While franchising is an option within service industries, licensing is most frequently used in manufacturing industries. Licensing involves granting a foreign company the right to create a company’s product within a foreign country in exchange for a fee. These relationships often center on patented technology. A firm that grants a license avoids absorbing a lot of costs, but its profits are limited to the fees that it collects from the local firm. The firm also loses some control over how its technology is used.

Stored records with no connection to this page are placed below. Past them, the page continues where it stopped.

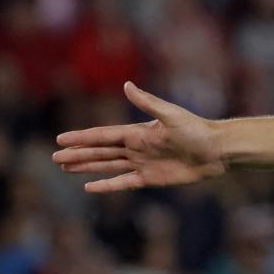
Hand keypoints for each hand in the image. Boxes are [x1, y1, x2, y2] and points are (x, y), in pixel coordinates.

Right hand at [52, 82, 225, 192]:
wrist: (217, 151)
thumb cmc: (197, 130)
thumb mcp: (171, 115)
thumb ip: (148, 103)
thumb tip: (126, 86)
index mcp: (137, 132)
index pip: (102, 135)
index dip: (82, 138)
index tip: (61, 140)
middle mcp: (136, 148)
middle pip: (100, 152)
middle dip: (78, 154)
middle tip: (55, 158)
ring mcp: (143, 164)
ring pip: (108, 166)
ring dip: (87, 167)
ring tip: (66, 168)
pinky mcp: (152, 179)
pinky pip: (124, 182)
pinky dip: (108, 185)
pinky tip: (90, 187)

A historical example involving licensing illustrates how rapidly events can change within the international arena. By the time Japan surrendered to the United States and its Allies in 1945, World War II had crippled the country’s industrial infrastructure. In response to this problem, Japanese firms imported a great deal of technology, especially from American firms. When the Korean War broke out in the early 1950s, the American military relied on Jeeps made in Japan using licensed technology. In just a few years, a mortal enemy had become a valuable ally.
Strategy at the Movies
Gung Ho
Can American workers survive under Japanese management? Although this sounds like the premise for a bad reality TV show, the question was a legitimate consideration for General Motors (GM) and Toyota in the early 1980s. GM was struggling at the time to compete with the inexpensive, reliable, and fuel-efficient cars produced by Japanese firms. Meanwhile, Toyota was worried that the US government would limit the number of foreign cars that could be imported. To address these issues, these companies worked together to reopen a defunct GM plant in Fremont, California, in 1984 that would manufacture both companies’ automobiles in one facility. The plant had been the worst performer in the GM system; however, under Toyota’s management, the New United Motor Manufacturing Incorporated (NUMMI) plant became the best factory associated with GM—using the same workers as before! Despite NUMMI’s eventual success, the joint production plant experienced significant growing pains stemming from the cultural differences between Japanese managers and American workers.
The NUMMI story inspired the 1986 movie Gung Ho in which a closed automobile manufacturing plant in Hadleyville, Pennsylvania, was reopened by Japanese car company Assan Motors. While Assan Motors and the workers of Hadleyville were both excited about the venture, neither was prepared for the differences between the two cultures. For example, Japanese workers feel personally ashamed when they make a mistake. When manager Oishi Kazihiro failed to meet production targets, he was punished with “ribbons of shame” and forced to apologize to his employees for letting them down. In contrast, American workers were presented in the film as likely to reject management authority, prone to fighting at work, and not opposed to taking shortcuts.
When Assan Motors’ executives attempted to institute morning calisthenics and insisted that employees work late without overtime pay, the American workers challenged these policies and eventually walked off the production line. Assan Motors’ near failure was the result of differences in cultural norms and values. Gung Ho illustrates the value of understanding and bridging cultural differences to facilitate successful cross-cultural collaboration, value that was realized in real life by NUMMI.